My friends loved the japchae! As we ate, they gave so many compliments that I felt a bit silly accepting them, since the dish was so easy. This is definitely a dish that I will make again and again, and so should you! Not only is it super easy and straightforward, but also super delicious (and tastes just like japchae ordered from a Korean restaurant)! Now that I can make it myself, I will probably never order japchae at a restaurant again.

That’s one of the things I love the most about cooking (and baking) – it gives you the ability to be self-reliant and self-sufficient. Because you learn how to make things yourself, you no longer have to rely on other people to make it for you. It’s similar to that old adage: “Give a man a fish, feed him for a day. Teach a man to fish, feed him for a lifetime.” Learning how to cook a dish will literally enable you to feed yourself for a lifetime.

Japchae (Korean Glass Noodles)
Adapted from Steamy Kitchen

1/2 pound dried Korean sweet potato noodles (I just used the whole bag)
2 1/2 teaspoons sesame oil, divided
1 tablespoon oil
3/4 cup thinly sliced onions (I used half an onion)
2 carrots, cut into matchsticks
2 cloves garlic, finely minced (I forgot this! whoops!)
3 stalks green onions, cut into 1″ lengths (I only added one stalk)
1/2 cup mushrooms, thinly sliced shiitake (I used a small bag of dried shiitake)
1/2 lb spinach, washed well and drained (I don’t think I used this much…)
2 tablespoons soy sauce (I tripled this)
2 teaspoons sugar (I tripled this)
1 tablespoon sesame seeds

Fill a large pot with water and boil.
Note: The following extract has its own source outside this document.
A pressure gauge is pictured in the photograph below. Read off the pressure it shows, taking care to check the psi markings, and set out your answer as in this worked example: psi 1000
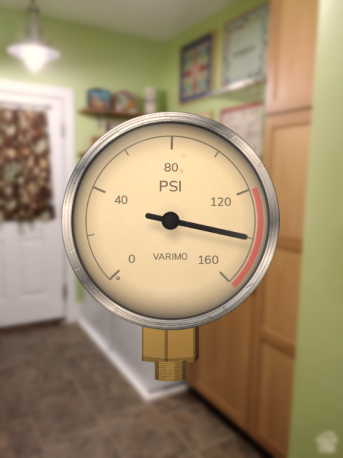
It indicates psi 140
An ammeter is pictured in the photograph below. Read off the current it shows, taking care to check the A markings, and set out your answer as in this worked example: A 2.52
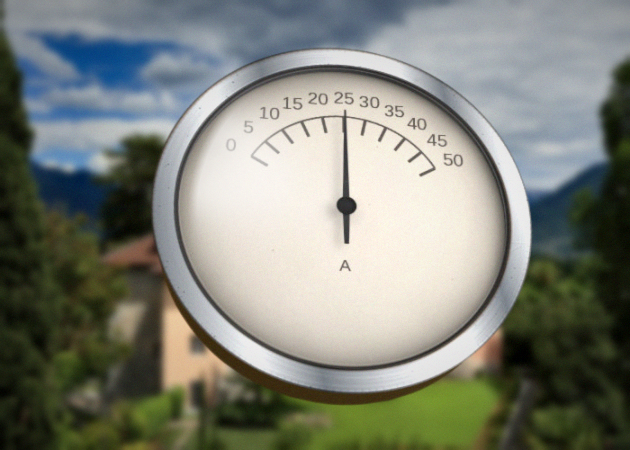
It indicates A 25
When water is boiling, add the noodles and cook for 5 minutes. Immediately drain and rinse with cold water. Drain again and toss with only 1 tsp of the sesame oil. Use kitchen shears to cut noodles into shorter pieces, about 8 inches in length. Set aside.
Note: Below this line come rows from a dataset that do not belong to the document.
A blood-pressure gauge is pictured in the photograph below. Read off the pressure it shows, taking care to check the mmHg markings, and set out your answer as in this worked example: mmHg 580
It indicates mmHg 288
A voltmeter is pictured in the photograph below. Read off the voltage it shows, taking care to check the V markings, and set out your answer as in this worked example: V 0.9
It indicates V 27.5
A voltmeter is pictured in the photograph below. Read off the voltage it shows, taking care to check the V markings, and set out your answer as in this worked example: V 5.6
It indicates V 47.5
In bowl, mix soy sauce & sugar together. Add the cooking oil in a wok or large saute pan on high heat and swirl to coat. When the cooking oil is hot but not smoking, fry onions and carrots, until just softened, about 1 minute. Add the garlic, green onions and mushrooms, fry 30 seconds. Then add the spinach, soy sauce, sugar and the noodles. Fry 2-3 minutes until the noodles are cooked through. Turn off heat, toss with sesame seeds and the remaining 1 1/2 tsp of sesame oil. Enjoy!